I love other cultures. I’ve traveled as a tourist to Israel, Jordan, Latin America, East Africa, South East Asia, and plan to do so again.

I don’t want any culture destroyed, but because I include European cultures in that statement, I open myself to accusations of racism.

The Paradox of Declining Female Happiness

Is this Black comedy?

They couch the precipitous decline of women’s happiness in feminist language — a “gender gap in happiness” — as if more poison would make things better.

—“By many objective measures the lives of women in the United States have improved over the past 35 years, yet we show that measures of subjective well-being indicate that women’s happiness has declined both absolutely and relative to men. The paradox of women’s declining relative well-being is found across various datasets, measures of subjective well-being, and is pervasive across demographic groups and industrialized countries. Relative declines in female happiness have eroded a gender gap in happiness in which women in the 1970s typically reported higher subjective well-being than did men. These declines have continued and a new gender gap is emerging — one with higher subjective well-being for men. “—

www.nber.org/papers/w14969

A veteran’s moral outrage at bellicose politicians

I think it’s difficult for us to admit that people willing to conduct violence in exchange for money and status are plentiful. So while I applaud the appeal to moral outrage on behalf of the trigger pullers, it alone isn’t enough.

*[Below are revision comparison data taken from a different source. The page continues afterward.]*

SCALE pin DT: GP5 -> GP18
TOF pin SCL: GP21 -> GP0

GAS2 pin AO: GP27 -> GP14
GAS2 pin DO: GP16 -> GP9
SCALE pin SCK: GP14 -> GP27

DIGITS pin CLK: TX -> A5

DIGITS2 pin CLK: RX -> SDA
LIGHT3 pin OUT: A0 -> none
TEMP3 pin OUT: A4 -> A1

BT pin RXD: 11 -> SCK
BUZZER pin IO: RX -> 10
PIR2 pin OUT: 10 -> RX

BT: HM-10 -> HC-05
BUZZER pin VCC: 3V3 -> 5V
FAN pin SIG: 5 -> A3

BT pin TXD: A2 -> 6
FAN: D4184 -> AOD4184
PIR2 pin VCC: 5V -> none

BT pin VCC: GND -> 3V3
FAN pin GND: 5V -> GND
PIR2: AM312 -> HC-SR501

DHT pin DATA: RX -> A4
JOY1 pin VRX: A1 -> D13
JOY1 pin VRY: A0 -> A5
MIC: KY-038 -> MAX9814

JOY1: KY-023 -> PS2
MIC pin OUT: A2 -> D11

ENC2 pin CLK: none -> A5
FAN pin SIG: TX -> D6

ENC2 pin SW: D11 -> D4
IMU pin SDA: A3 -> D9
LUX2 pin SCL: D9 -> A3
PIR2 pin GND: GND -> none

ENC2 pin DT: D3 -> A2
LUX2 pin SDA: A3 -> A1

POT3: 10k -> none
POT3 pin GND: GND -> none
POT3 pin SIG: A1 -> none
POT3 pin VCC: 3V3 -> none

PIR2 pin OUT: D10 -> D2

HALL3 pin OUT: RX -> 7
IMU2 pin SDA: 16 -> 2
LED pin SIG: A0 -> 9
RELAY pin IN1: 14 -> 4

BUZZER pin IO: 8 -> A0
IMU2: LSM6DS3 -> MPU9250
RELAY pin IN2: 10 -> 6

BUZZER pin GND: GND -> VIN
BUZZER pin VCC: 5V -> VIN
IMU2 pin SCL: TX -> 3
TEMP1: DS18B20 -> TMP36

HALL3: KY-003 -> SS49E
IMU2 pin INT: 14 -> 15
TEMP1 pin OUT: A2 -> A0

At my alma mater, Stanford, a curriculum which used to address questions like “what is justice” in its Western Civilization requirement was put on the chopping block in the name of a broader and much shallower curriculum full of cultural relativism.

But at the same time, exposing the cowardice and hypocrisy of politicians is ALWAYS a good idea.

www.cbsnews.com/news/the-vast-divide-between-america-and-its-military/

When Communists Realize they are Not the Majority

“In most communist movements, there comes a moment when they realize that they are not the majority. Post WWII France and the Bolshevik election failures come to mind.

Something similar keeps happening in America which is why American communists re-brand so often.”

I’m thinking of how BLM and anti-Trump antics have only increased his popularity.